- [Document section]
Court rules St. Louis Rams PSL contracts still valid, could cost Kroenke $150m+ in payouts (UPDATE: probably not that much)

Well, ain’t that a kick in the head:

A federal judge in St. Louis ruled Wednesday that the Rams must refund deposits to some fans who purchased personal seat licenses during the franchise’s two decades in that city and offer others the opportunity to buy season tickets to games in Los Angeles.

I was dimly aware that St. Louis Rams PSL holders were suing over the season-ticket rights they’d purchased in perpetuity suddenly being worth nothing since there were no St. Louis Rams season tickets to buy anymore (see my brief note here), but I never thought they’d actually win. Nor, presumably, did Rams owner Stan Kroenke, because he is now seriously hosed, to a degree that we’ll attempt to figure out in a second.

First, a primer on PSLs: Initially created as a bonus for fans who bought inaugural Charlotte Hornets season tickets (not only do you get the tickets, but if you don’t want them anymore you can sell your spot on line to someone who does!), they quickly turned into a lucrative way for team owners to raise cash: Instead of first-come-first-serve tickets, offer fans the chance to buy the right to first dibs, with the carrot that they can then re-sell that right down the road to recoup at least some of what they laid out. In some cases with popular teams in cities with lots of fans with money to burn, it’s been lucrative indeed: The San Francisco 49ers managed to bring in more than $500 million from their PSL sales, which is a sizable chunk of change. And Kroenke has been hoping for similar revenue from PSL sales to help pay for his new $2.5-billion-ish stadium in L.A., though he can’t start selling them until next February as part of his relocation deal with the NFL.

- [Given information]

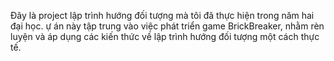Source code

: Đây là project lập trình hướng đối tượng mà tôi đã thực hiện trong năm hai đại học.
ự án này tập trung vào việc phát triển game BrickBreaker, nhằm rèn luyện và áp dụng các kiến thức về lập trình hướng đối tượng một cách thực tế.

- [Tasks]
- A) Quote the stretch of the Rams PSL article from "Well, ain’t that" through "in a second.".
- B) Please continue the Rams PSL article from where it stops.
You won't need the material to complete this.

- [Per-task outputs]
- A)
Well, ain’t that a kick in the head:

A federal judge in St. Louis ruled Wednesday that the Rams must refund deposits to some fans who purchased personal seat licenses during the franchise’s two decades in that city and offer others the opportunity to buy season tickets to games in Los Angeles.

I was dimly aware that St. Louis Rams PSL holders were suing over the season-ticket rights they’d purchased in perpetuity suddenly being worth nothing since there were no St. Louis Rams season tickets to buy anymore (see my brief note here), but I never thought they’d actually win. Nor, presumably, did Rams owner Stan Kroenke, because he is now seriously hosed, to a degree that we’ll attempt to figure out in a second.

- B)
So how much will this court decision, assuming it holds up on appeal, cost Kroenke? Of the 46,000 Rams PSL holders, there were two classes being represented — those whose PSLs were initially bought through a broker and those whose PSLs were bought directly from the team — and thanks to differences in the two contracts (whee lawyers!), each group now gets a slightly windfall: Broker purchasers get a refund of their PSL “deposit” (the judge declined to define what that means for now), while direct buyers get to actually transfer their PSL rights to the Rams’ new stadium. And while that may not sound so great — do any St. Louis Rams fans really want to fly to L.A. to see their former team play? — remember, the whole point of PSL rights is that they’re transferrable, so this is now a hugely valuable asset that they can sell, and more important, that Kroenke now can’t.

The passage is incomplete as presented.